Workflows · From Tasks · from_aws_s3

Purpose

Imports data from Amazon S3. If you have an Amazon Cloud configured as your client_cloud you should probably use the do task.

Method of use

Before you can download data you have to give Workflows access. Follow the steps below:

  1. Have the Amazon Cloud administrator create an IAM account
  2. Hand him the list of buckets and folders you want to access
  3. Make sure the following policies are added:
    1. `AmazonS3ReadOnlyAccess` - Minimum required access. You can only read data, but not set the delete_after=yes to delete source files after downloading them.
    2. `AmazonS3FullAccess` - If you want to delete source files when read, or if you want to upload files to AWS S3 with the to_aws_s3 task
  4. Make sure to activate `Programmatic access`
  5. Send Access Key ID and Secret Access Key back to Onesecondbefore staff. They will add it to Workflows.
  6. You should now be able to download data cloud objects from Amazon S3

Configuration

Example usage

extract:
    conn_id: aws_s3_readonly
    bucket: onesecondbefore-demo
    # Download files in folder `my/folder` with file prefix `part-`
    prefix: my/folder/part-

Properties

propertytyperequireddescription
conn_idstringnoConnection string as handed to you by the Onesecondbefore team. Default is aws_s3
bucketstringyesContains the Amazon S3 bucket
prefixstringnoDefault is no prefix (all files in the bucket). Contains the prefix.
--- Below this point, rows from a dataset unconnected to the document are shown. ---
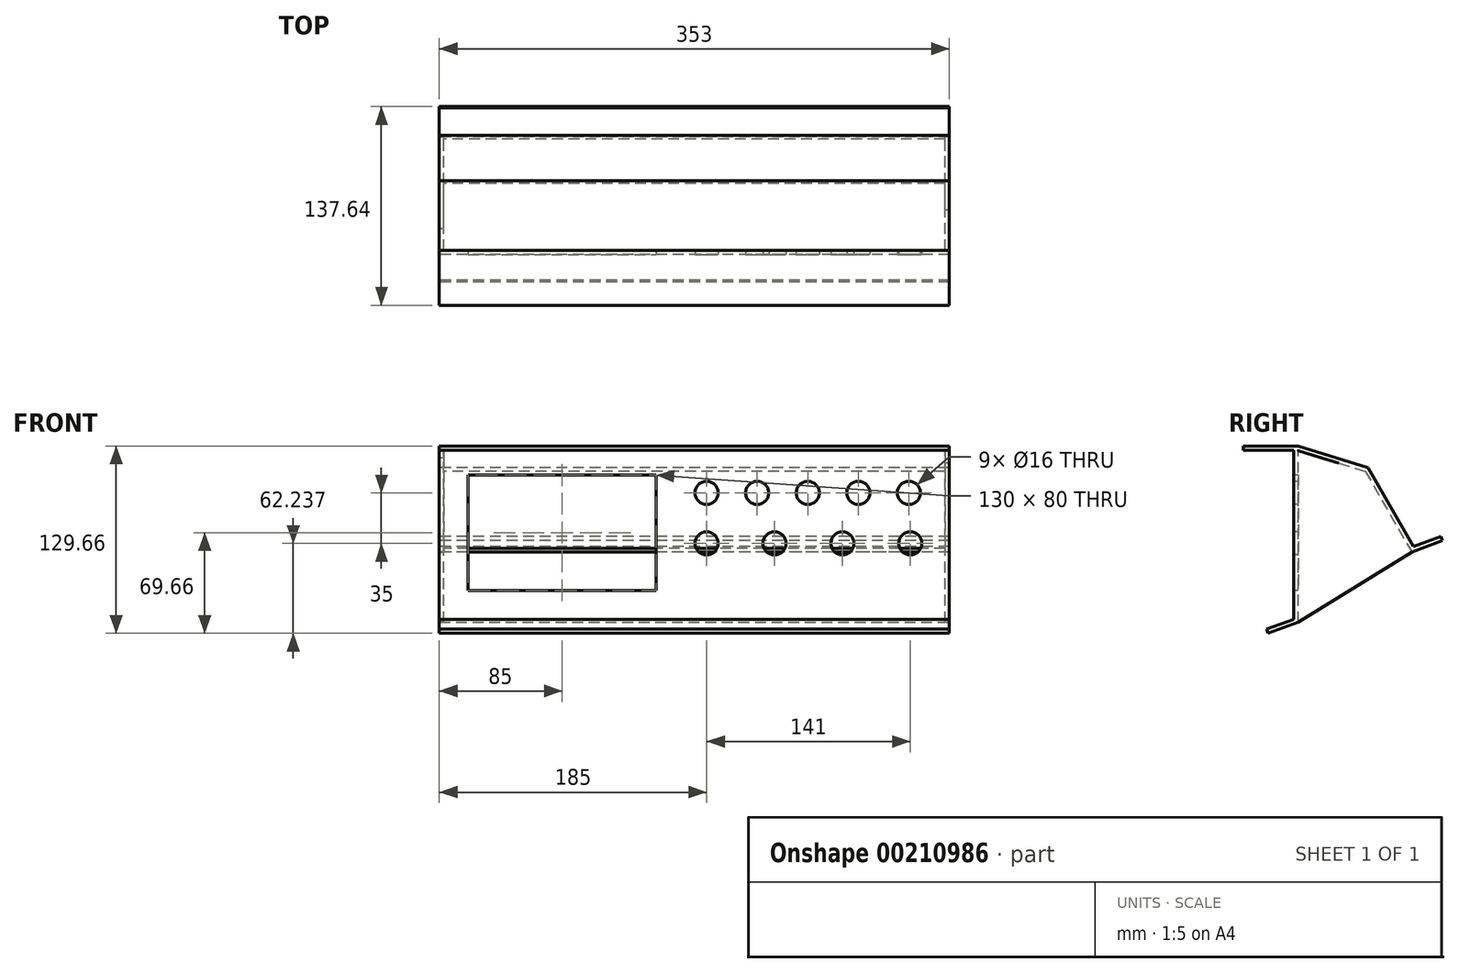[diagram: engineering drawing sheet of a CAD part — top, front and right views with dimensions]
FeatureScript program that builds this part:
annotation { "Feature Type Name" : "Feature", "Feature Type Description" : "" }
export const myFeature = defineFeature(function(context is Context, id is Id, definition is map)
    precondition{}
    {
        {
            var Q0;
            Q0=qCreatedBy(makeId("Front.planeOp"),FACE);
            var sketch = newSketch(context, id + "F0", { "sketchPlane" : qUnion([Q0])});
            skCircle(sketch, "E0", {"center": v(8.5, 67.58) * mm, "radius": 8 * mm});
            skCircle(sketch, "E1.1.0.0", {"center": v(43.5, 67.58) * mm, "radius": 8 * mm});
            skCircle(sketch, "E1.2.0.0", {"center": v(78.5, 67.58) * mm, "radius": 8 * mm});
            skCircle(sketch, "E1.3.0.0", {"center": v(113.5, 67.58) * mm, "radius": 8 * mm});
            skCircle(sketch, "E1.4.0.0", {"center": v(148.5, 67.58) * mm, "radius": 8 * mm});
            skLineSegment(sketch, "E1.direction1", {"start": v(8.5, 67.58) * mm, "end": v(43.5, 67.58) * mm, "construction": true});
            skCircle(sketch, "E2", {"center": v(8.5, 32.58) * mm, "radius": 8 * mm});
            skLineSegment(sketch, "E3.bottom", {"start": v(-176.5, 100) * mm, "end": v(176.5, 100) * mm});
            skLineSegment(sketch, "E3.top", {"start": v(-176.5, -20) * mm, "end": v(176.5, -20) * mm});
            skLineSegment(sketch, "E3.left", {"start": v(-176.5, 100) * mm, "end": v(-176.5, -20) * mm});
            skLineSegment(sketch, "E3.right", {"start": v(176.5, 100) * mm, "end": v(176.5, -20) * mm});
            skLineSegment(sketch, "E4.bottom", {"start": v(-156.5, 80) * mm, "end": v(-26.5, 80) * mm});
            skLineSegment(sketch, "E4.top", {"start": v(-156.5, 0) * mm, "end": v(-26.5, 0) * mm});
            skLineSegment(sketch, "E4.left", {"start": v(-156.5, 80) * mm, "end": v(-156.5, 0) * mm});
            skLineSegment(sketch, "E4.right", {"start": v(-26.5, 80) * mm, "end": v(-26.5, 0) * mm});
            skCircle(sketch, "E5.1.0.0", {"center": v(55.5, 32.58) * mm, "radius": 8 * mm});
            skCircle(sketch, "E5.2.0.0", {"center": v(102.5, 32.58) * mm, "radius": 8 * mm});
            skCircle(sketch, "E5.3.0.0", {"center": v(149.5, 32.58) * mm, "radius": 8 * mm});
            skLineSegment(sketch, "E5.direction1", {"start": v(8.5, 32.58) * mm, "end": v(55.5, 32.58) * mm, "construction": true});
            skSolve(sketch);
        }
        {
            var Q0;
            Q0=qCreatedBy(makeId("Right.planeOp"),FACE);
            var sketch = newSketch(context, id + "F1", { "sketchPlane" : qUnion([Q0])});
            skLineSegment(sketch, "E6", {"start": v(0, 0) * mm, "end": v(0, 100) * mm});
            skLineSegment(sketch, "E7", {"start": v(51.3, 85) * mm, "end": v(82.82, 30.49) * mm});
            skLineSegment(sketch, "E8.bottom", {"start": v(0, 100) * mm, "end": v(-35, 100) * mm});
            skLineSegment(sketch, "E8.top", {"start": v(0, 97) * mm, "end": v(-35, 97) * mm});
            skLineSegment(sketch, "E8.left", {"start": v(0, 100) * mm, "end": v(0, 97) * mm});
            skLineSegment(sketch, "E8.right", {"start": v(-35, 100) * mm, "end": v(-35, 97) * mm});
            skLineSegment(sketch, "E9", {"start": v(82.82, 30.49) * mm, "end": v(101.62, 37.33) * mm});
            skLineSegment(sketch, "E10", {"start": v(102.64, 34.5) * mm, "end": v(101.62, 37.33) * mm});
            skLineSegment(sketch, "E11", {"start": v(3, 96.84) * mm, "end": v(49.3, 82.47) * mm});
            skLineSegment(sketch, "E12", {"start": v(3, 96.84) * mm, "end": v(3, -2.1) * mm});
            skLineSegment(sketch, "E13", {"start": v(0, 0) * mm, "end": v(0, -20) * mm});
            skLineSegment(sketch, "E14", {"start": v(0, -20) * mm, "end": v(-18.8, -26.84) * mm});
            skLineSegment(sketch, "E15", {"start": v(-18.8, -26.84) * mm, "end": v(-17.77, -29.66) * mm});
            skLineSegment(sketch, "E16", {"start": v(-17.77, -29.66) * mm, "end": v(3, -22.1) * mm});
            skLineSegment(sketch, "E17", {"start": v(3, -22.1) * mm, "end": v(3, -2.1) * mm});
            skLineSegment(sketch, "E18", {"start": v(3, 96.84) * mm, "end": v(0, 97) * mm});
            skLineSegment(sketch, "E19", {"start": v(3, -22.1) * mm, "end": v(81.79, 26.47) * mm});
            skLineSegment(sketch, "E20", {"start": v(49.3, 82.47) * mm, "end": v(80.23, 28.98) * mm});
            skLineSegment(sketch, "E21", {"start": v(80.23, 28.98) * mm, "end": v(81.79, 26.42) * mm});
            skLineSegment(sketch, "E22", {"start": v(81.79, 26.47) * mm, "end": v(102.64, 34.5) * mm});
            skLineSegment(sketch, "E23", {"start": v(51.3, 85) * mm, "end": v(3, 100) * mm});
            skLineSegment(sketch, "E24", {"start": v(0, 100) * mm, "end": v(3, 100) * mm});
            skLineSegment(sketch, "E25", {"start": v(0, -20) * mm, "end": v(3, -20) * mm});
            skSolve(sketch);
        }
        {
            var Q0;
            Q0=makeQuery(id+"F0.imprint","IMPRINT",FACE,{"disambiguationData":[TD([[makeQuery(id+"F0.imprint","IMPRINT",EDGE,{"derivedFrom":sQuery(id+"F0.wireOp",EDGE,"E0")}),-1.0]])]});
            extrude(context, id + "F2", {"entities" : qUnion([Q0]), "oppositeDirection" : true, "depth" : 3 * mm});
        }
        {
            var Q0;
            Q0=makeQuery(id+"F1.imprint","IMPRINT",FACE,{"disambiguationData":[TD([[makeQuery(id+"F1.imprint","IMPRINT",EDGE,{"derivedFrom":sQuery(id+"F1.wireOp",EDGE,"E14")}),1.0]])]});
            var Q1;
            Q1=makeQuery(id+"F1.imprint","IMPRINT",FACE,{"disambiguationData":[TD([[makeQuery(id+"F1.imprint","IMPRINT",EDGE,{"derivedFrom":sQuery(id+"F1.wireOp",EDGE,"E7")}),-1.0]])]});
            var Q2;
            Q2=makeQuery(id+"F1.imprint","IMPRINT",FACE,{"disambiguationData":[TD([[makeQuery(id+"F1.imprint","IMPRINT",EDGE,{"derivedFrom":sQuery(id+"F1.wireOp",EDGE,"E8.bottom")}),1.0]])]});
            extrude(context, id + "F3", {"entities" : qUnion([Q0, Q1, Q2]), "operationType" : NewBodyOperationType.ADD, "endBound" : BoundingType.SYMMETRIC, "depth" : 353 * mm});
        }
        {
            var Q0;
            Q0=qCreatedBy(makeId("Right.planeOp"),FACE);
            cPlane(context, id + "F4", {"entities" : qUnion([Q0]), "cplaneType" : CPlaneType.OFFSET, "offset" : 176.5 * mm, "width" : 150 * mm, "height" : 150 * mm});
        }
        {
            var Q0;
            Q0=qCreatedBy(id+"F4.planeOp",FACE);
            var sketch = newSketch(context, id + "F5", { "sketchPlane" : qUnion([Q0])});
            skLineSegment(sketch, "E26", {"start": v(3, 96.8) * mm, "end": v(49.32, 82.48) * mm});
            skLineSegment(sketch, "E27", {"start": v(3, 96.8) * mm, "end": v(3, -22.1) * mm});
            skLineSegment(sketch, "E28", {"start": v(3, -22.1) * mm, "end": v(81.75, 26.5) * mm});
            skLineSegment(sketch, "E29", {"start": v(49.32, 82.48) * mm, "end": v(81.75, 26.5) * mm});
            skSolve(sketch);
        }
        {
            var Q0;
            Q0=makeQuery(id+"F5.imprint","IMPRINT",FACE,{"disambiguationData":[TD([[makeQuery(id+"F5.imprint","IMPRINT",EDGE,{"derivedFrom":sQuery(id+"F5.wireOp",EDGE,"E26")}),-1.0]])]});
            extrude(context, id + "F6", {"entities" : qUnion([Q0]), "operationType" : NewBodyOperationType.ADD, "oppositeDirection" : true, "depth" : 3 * mm});
        }
        {
            var Q0;
            Q0=qCreatedBy(id+"F4.planeOp",FACE);
            cPlane(context, id + "F7", {"entities" : qUnion([Q0]), "cplaneType" : CPlaneType.OFFSET, "offset" : 353 * mm, "oppositeDirection" : true, "width" : 150 * mm, "height" : 150 * mm});
        }
        {
            var Q0;
            Q0=qCreatedBy(id+"F7.planeOp",FACE);
            var sketch = newSketch(context, id + "F8", { "sketchPlane" : qUnion([Q0])});
            skLineSegment(sketch, "E30", {"start": v(2.98, 96.83) * mm, "end": v(49.3, 82.5) * mm});
            skLineSegment(sketch, "E31", {"start": v(2.98, 96.83) * mm, "end": v(2.98, -22.07) * mm});
            skLineSegment(sketch, "E32", {"start": v(2.98, -22.07) * mm, "end": v(81.73, 26.52) * mm});
            skLineSegment(sketch, "E33", {"start": v(49.3, 82.5) * mm, "end": v(81.73, 26.52) * mm});
            skSolve(sketch);
        }
        {
            var Q0;
            Q0=makeQuery(id+"F8.imprint","IMPRINT",FACE,{"disambiguationData":[TD([[makeQuery(id+"F8.imprint","IMPRINT",EDGE,{"derivedFrom":sQuery(id+"F8.wireOp",EDGE,"E30")}),-1.0]])]});
            extrude(context, id + "F9", {"entities" : qUnion([Q0]), "operationType" : NewBodyOperationType.ADD, "depth" : 3 * mm});
        }
    });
If configured like prefix: my/folder/part-, this means that only blobs with a filename that starts with part- will be downloaded from folder my/folder
delete_afteryesno (boolean)noDefault is no. Set to yes if you want the blob to be deleted after you have imported it. This action cannot be undone. Please refer to the access settings to make sure your account has the correct policy for this.

Details

itemdescription
APIAmazon S3 REST API
Pre-formatted schemaNo. Does not come with a pre-formatted schema.